# touche qui ne fonctionne plus



## manufon91 (16 Juin 2006)

Bonjour, 

Voila mon problème: depuis 3 jours ma touche x ne fonctionne plus. C'est a dire que quand j'appuie dessus, ça n'écrit pas. J'ai le clavier Bluetooth Apple et les piles sont neuves. Je ne sais pas trop quoi faire.

Merci de votre aide


----------



## Pascal 77 (16 Juin 2006)

Sous garantie, l'échanger, sinon, en racheter un autre.


----------



## manufon91 (18 Juin 2006)

Ce week end, j'ai testé mon clavier chez une autre personne qui a un mac mini et la touche fonctionne très bien.
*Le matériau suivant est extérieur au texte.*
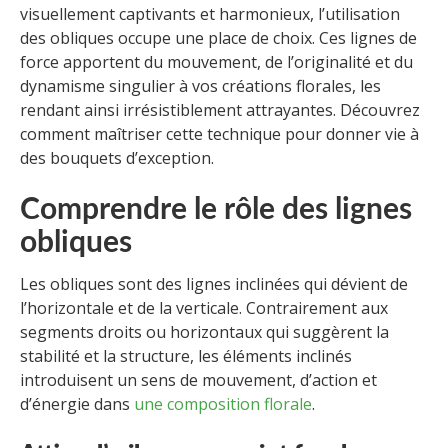
visuellement captivants et harmonieux, l’utilisation
des obliques occupe une place de choix. Ces lignes de
force apportent du mouvement, de l’originalité et du
dynamisme singulier à vos créations florales, les
rendant ainsi irrésistiblement attrayantes. Découvrez
comment maîtriser cette technique pour donner vie à
des bouquets d’exception.
Comprendre le rôle des lignes
obliques
Les obliques sont des lignes inclinées qui dévient de
l’horizontale et de la verticale. Contrairement aux
segments droits ou horizontaux qui suggèrent la
stabilité et la structure, les éléments inclinés
introduisent un sens de mouvement, d’action et
d’énergie dans
une composition
florale
.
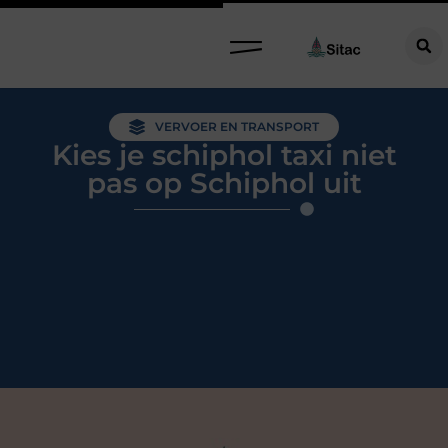
VERVOER EN TRANSPORT
Kies je schiphol taxi niet
pas op Schiphol uit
J'ai aussi remarqué que ce problème n'arrivait que sous ma sessions sur mon ordi. Sur les autres sessions de l'ordinateur, la touche fonctionne bien...

Alors que faire??  merci


----------



## Dramis (18 Juin 2006)

Supprime le clavier dans les péréphériques bluetooth et redétecte le.

Ca me fait ça des fois.


----------



## manufon91 (18 Juin 2006)

J'ai déjà tenté cette manipulation mais ça n'a rien changé. merci quand meme de ton aide


----------